> [TEXT FOR ANALYSIS]
________

This trend is causing alarm in both the hills and the Dooars region. Prafulla Lakra stated, "We toil tirelessly throughout the year, completing our assigned tasks, and during the autumn festival, we eagerly anticipate the bonus announcement. However, the unscrupulous actions of the owners have greatly infuriated the workers. The decision of these rogue owners has impacted over 10,000 workers, with recent closures, such as Silo Tea Garden and New Silo Tea Garden in Dooars, affecting more than 2,000 tea workers."

NewsClick interviewed Saman Pathak, former MP and President of Chia Kaman Mazdoor Union, as well as the leader of the Joint Forum of Tea Workers. Pathak conveyed that this year, tea garden owners are resorting to unfair tactics out of fear that they will have to provide the agreed-upon 19% bonus, as per the Planters organisations' agreement. 

In the hills, Munda Tea Estate, Rumbook Tea Estate, Cedar Tea Estate, Peshok Tea Estate, Nagari Tea Estate, Pandam Tea Estate, Chungthung Tea Estate, Samarikpani/Tungsung Tea Estate, and Panighata Tea Estate have been closed by the owners, resulting in the absence of bonus payments this year. Tea workers in the hills and the Dooars region consistently produce high-quality tea and meet their assigned tasks promptly. However, when it comes to bonuses, they feel marginalised. Pathak stated, "This season, being a dry period for leaf plucking, only pruning activities take place. It is most unfortunate that the owners, who profit from year-long operations, choose this time to close the tea garden when they should be paying bonuses to the tea workers." He further added that the Bharatiya Janta Party (BJP) MPs and MLAs in the area do not heed the cries of the tea workers, just as the Trinamool Congress (TMC)-state government does not.

On the morning of Mahalaya, the Chamurchi Tea Garden was closed. Chamurchi, which employs more than 1,000 workers, is a significant tea garden in the Dooars.

Speaking to reporters, Zia ul Alam, a prominent leader of the Joint Forum of Tea Workers, expressed disappointment in the government's lack of proactive involvement in bonus negotiations. He noted that the owners, taking advantage of this situation, are providing inadequate compensation to tea workers instead of their rightful bonuses. The struggle to reclaim these rights has begun in the northern regions of the state. Alam emphasised that a class struggle between workers and owners has commenced in the Dooars region and the hills.

The tea plantations in the region span 97,280 hectares (240,400 acres) and produce 226 million kg of tea, accounting for approximately a quarter of India's total tea production. The Dooars region houses 154 gardens out of the 283 tea gardens in North Bengal, employing 3.5 lakh workers.

The cultivation of tea in the Dooars was primarily introduced and promoted by the British, but Indian entrepreneurs made significant contributions. Goodricke owns and operates 12 tea gardens in the Dooars, while the Duncan Company operates approximately 10 tea gardens.

________

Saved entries
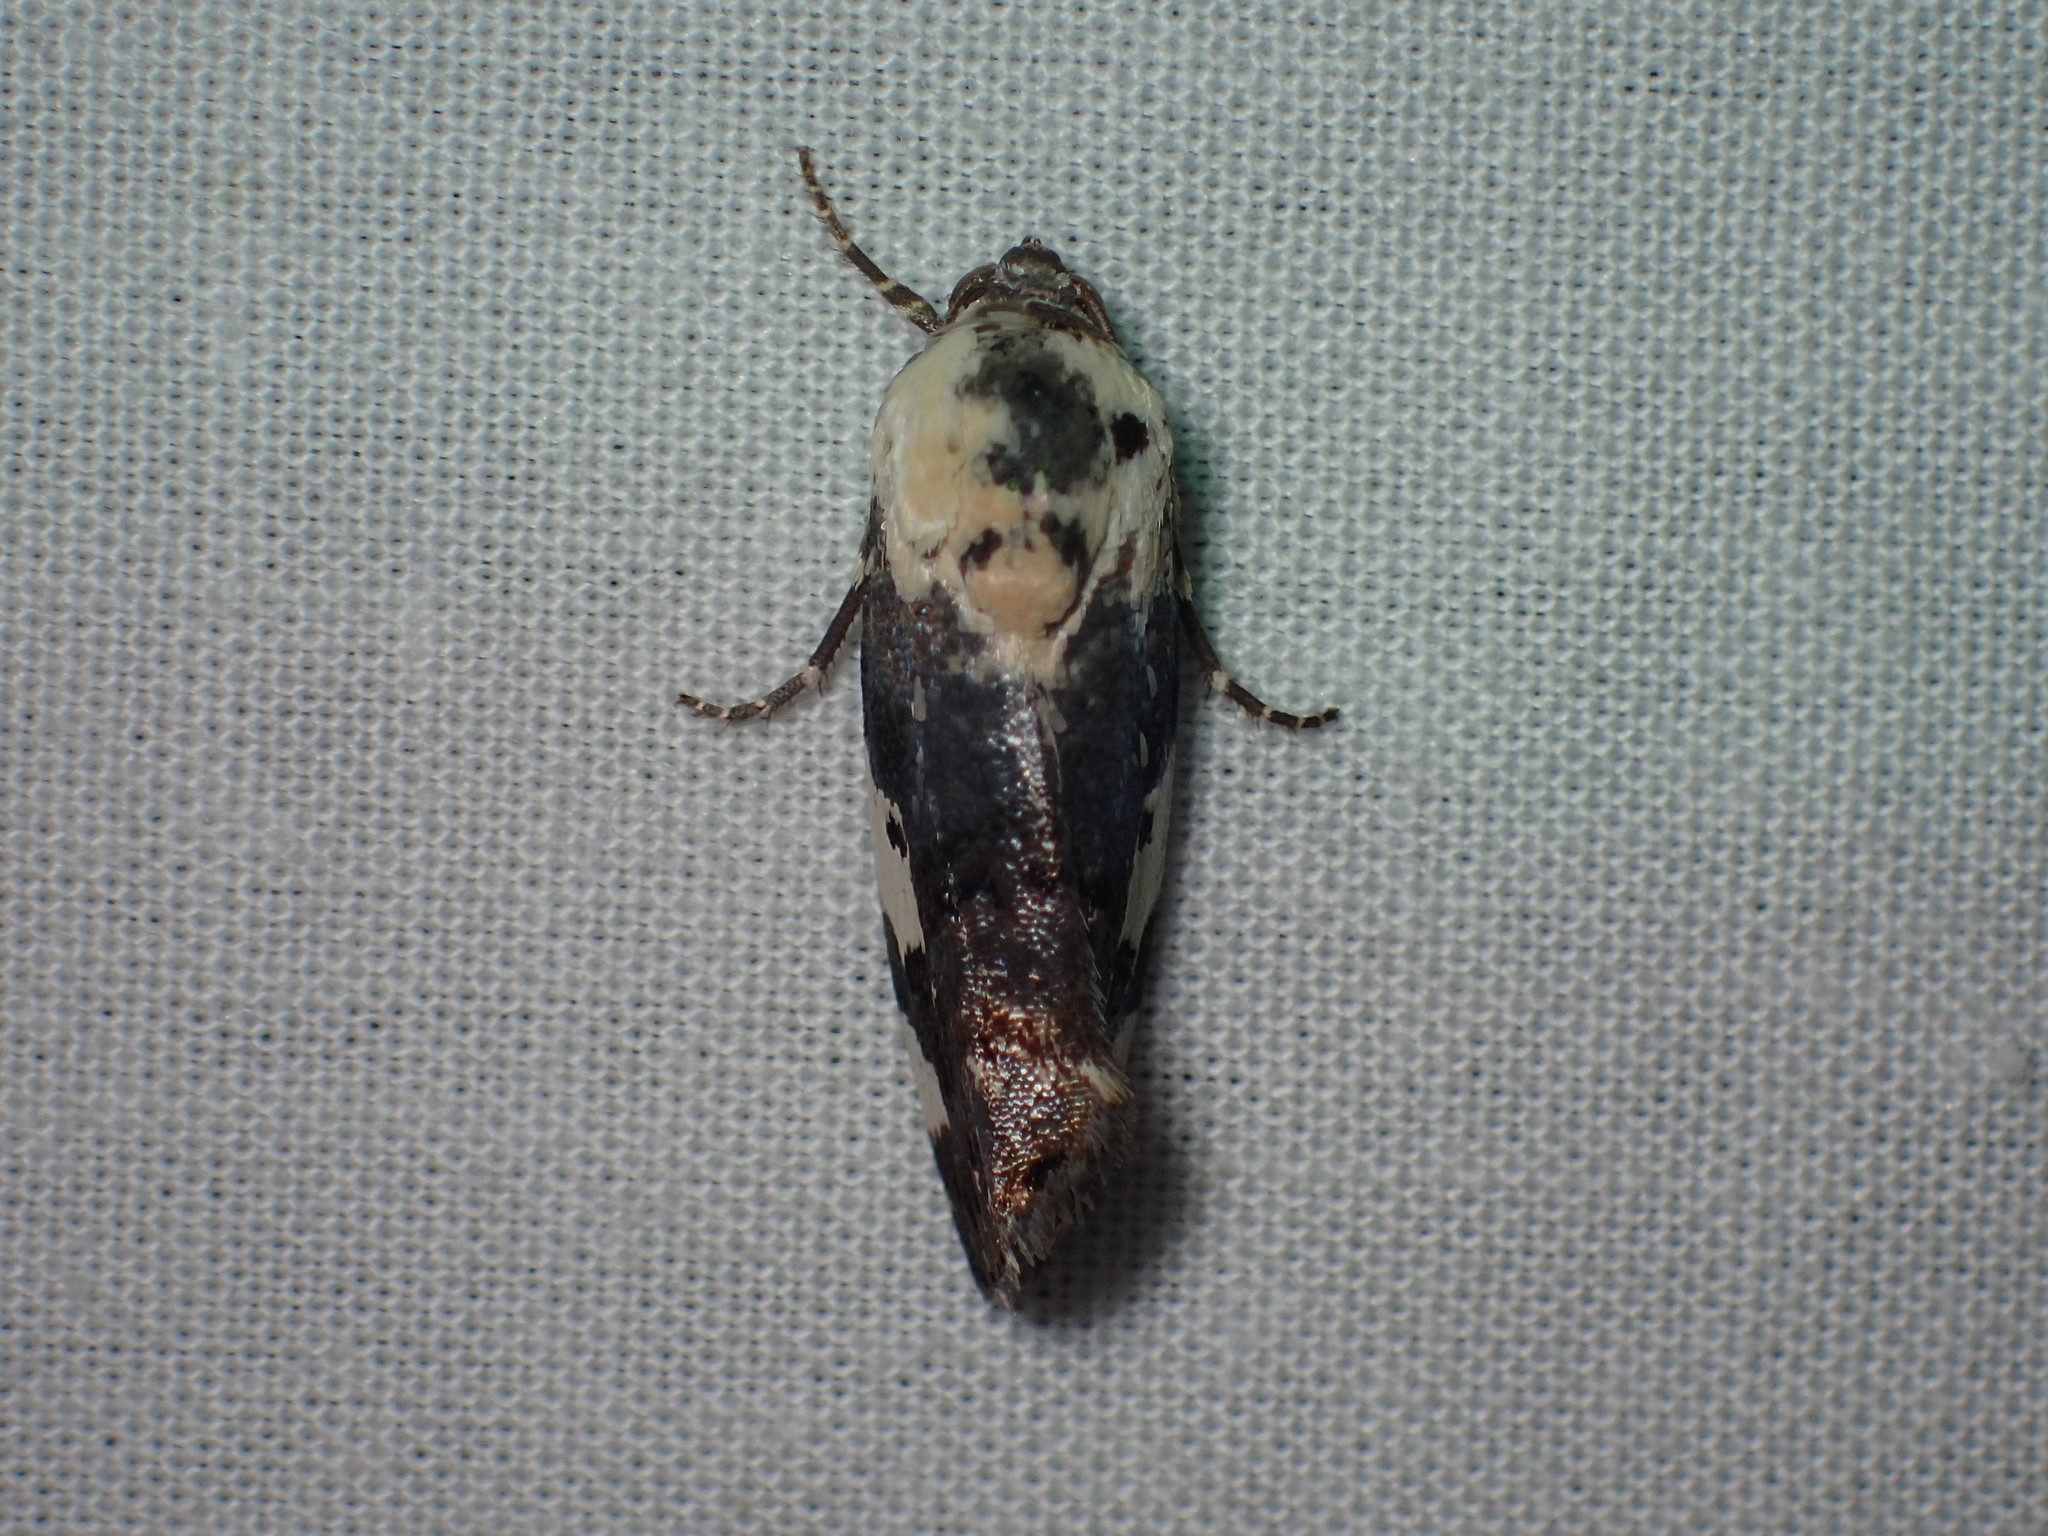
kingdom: Animalia
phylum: Arthropoda
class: Insecta
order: Lepidoptera
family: Noctuidae
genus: Acontia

________

> [EXERCISE]
From the article on tea garden closures, reproduce the passage word for word, starting with "This trend is" and going on through "Planters organisations' agreement.".

> [RESULT OF THIS TASK]
This trend is causing alarm in both the hills and the Dooars region. Prafulla Lakra stated, "We toil tirelessly throughout the year, completing our assigned tasks, and during the autumn festival, we eagerly anticipate the bonus announcement. However, the unscrupulous actions of the owners have greatly infuriated the workers. The decision of these rogue owners has impacted over 10,000 workers, with recent closures, such as Silo Tea Garden and New Silo Tea Garden in Dooars, affecting more than 2,000 tea workers."

NewsClick interviewed Saman Pathak, former MP and President of Chia Kaman Mazdoor Union, as well as the leader of the Joint Forum of Tea Workers. Pathak conveyed that this year, tea garden owners are resorting to unfair tactics out of fear that they will have to provide the agreed-upon 19% bonus, as per the Planters organisations' agreement.